Genius Loci, ou voir les yeux fermés
- Alice Bénar
- 3 juil.
- 2 min de lecture
J’ai reçu une invitation pour apprendre à voir avec mon corps. Mes yeux, ici, me sont utiles pour reconnaitre l’autre et me mettre en contact avec lui. Pour me repérer dans l’espace, ils ne constituent plus ma seule référence. Cependant, je les garde ouverts, vivants. Comme des fenêtres, ils laissent entrer et sortir la lumière. Ils peuvent m’aider à ressentir ce qui se passe chez l’autre et communiquer aux autres ce qui vit dedans moi : la joie, le jeu, l’envie ou la non-envie, l’
absence, l’hésitation, l’agacement, la surprise, le plaisir.
Pour voir ailleurs, derrière, sur les côtés, ce qui est loin ici ou même plus loin que les murs de la pièce, pour ne pas tomber, ne pas heurter quelqu’un ou quelque chose lorsque je danse, ce sont des portes qu’il m’est donné d’ouvrir. Mon corps en est recouvert.
Mes mains voient, mes coudes voient, mes bras, mon coeur, ma nuque, mon dos voit, mon crâne.
Tout voit. Mon corps est un grand oeil ouvert sur le monde.
Je me sens forte, je n’ai plus peur, je trouve mon équilibre en mouvement, parmi les autres et avec eux. Je peux courir, sauter, marcher en arrière, tourner. Tout m’est permis car, je peux aller là où je veux sans risque. Je vois tout. Même les yeux fermés. Je vois tout et les autres me voient, je n’ai pas peur.
Nos corps-oeil prennent des milliers d’instantanés.

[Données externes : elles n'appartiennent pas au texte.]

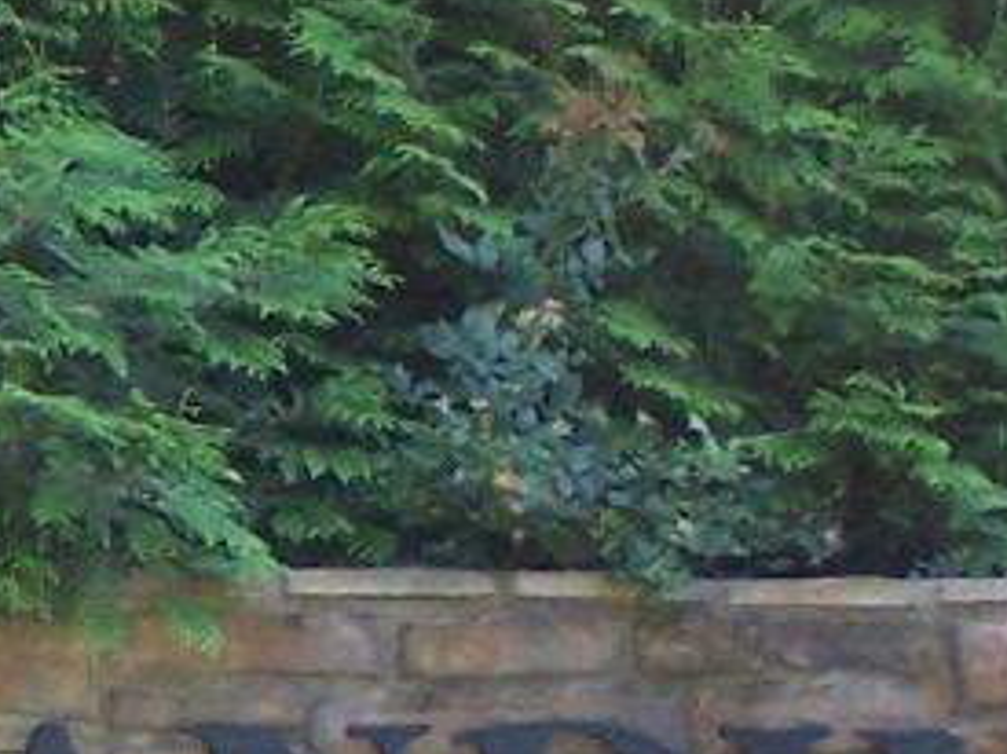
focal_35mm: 424
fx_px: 12329
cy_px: 648
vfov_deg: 3.5
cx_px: -765
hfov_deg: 4.6
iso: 140
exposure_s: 1/250
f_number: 3.2
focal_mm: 12.4
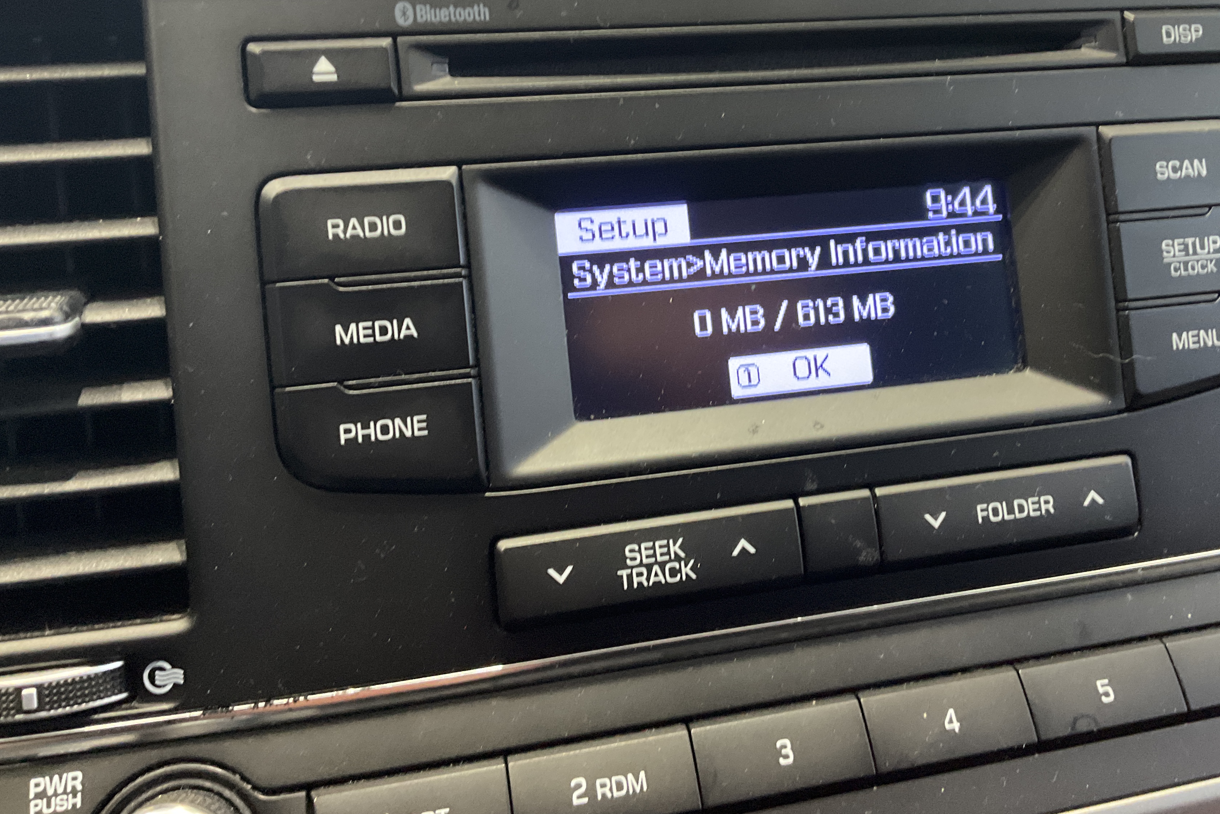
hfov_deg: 52.9
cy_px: 286
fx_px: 1220
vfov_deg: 36.6
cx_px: 707
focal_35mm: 36
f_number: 1.8
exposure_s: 1/30
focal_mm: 3
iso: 250
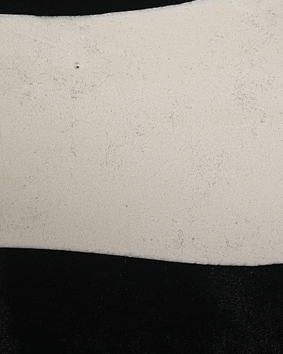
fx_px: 1424
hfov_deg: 11.3
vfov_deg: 14.1
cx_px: 140
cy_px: 127
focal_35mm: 136
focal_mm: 50
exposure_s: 1/50
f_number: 7.1
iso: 160
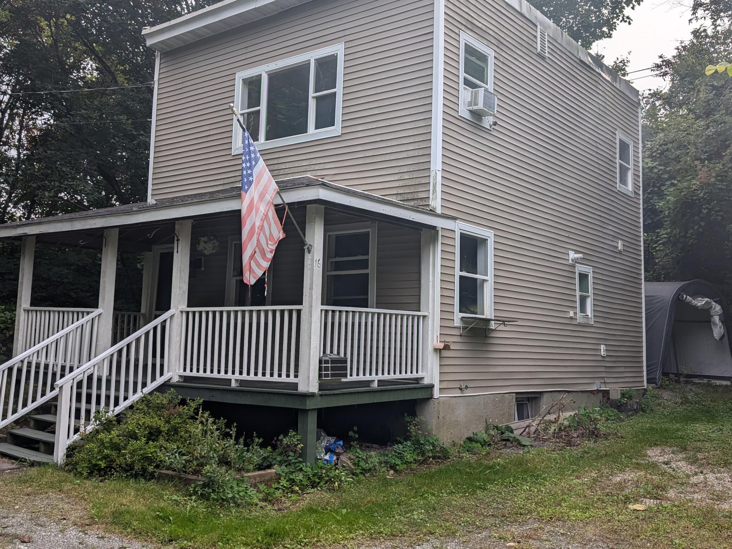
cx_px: 350
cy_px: 243
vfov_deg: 40.6
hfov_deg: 52.6
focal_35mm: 35
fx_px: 740
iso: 26
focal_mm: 6.9
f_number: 1.68
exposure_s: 1/718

A chaque fois c’est comme un faisceau qui s’accroche à l’autre ou à l’objet vu, un fil lumineux ou un filet d’eau, selon l’imaginaire et la sensibilité de chacun. Ainsi nous tissons une toile singulière, lumino-aquatique, on invente l’espace en tableau et on joue avec les images. On crée des formes, des dessins comme à la craie, invisibles mais perceptibles. On joue.
C’est le maître mot ici, car avoir un corps-oeil invite obligatoirement à la liberté.
Alors on joue ! On fait ce que l’on veut et tempis si on passe pour des fous, le monde est à nous et on ne fait rien de mal. On ne fait que pousser des portes pour continuer à avancer, pour aller plus loin, jusqu’à la limite qu’on ne pourra pas franchir. On envisage les obstacles avec nos sens. On ne reconnait plus ce que l’oeil et le cerveau humain connaissent. On est ailleurs, dans un autre monde, comme un nouveau né, on découvre. Alors l’obstacle devient un pont, un véhicule, une cabane, un lit, une montagne, on invente et c’est beau.
Voir avec les yeux fermés c’est finalement une invitation à voir mieux.
Voir avec les yeux fermés c’est se permettre une poésie du corps.
Voir avec les yeux fermés c’est la promesse d’un grand voyage à domicile.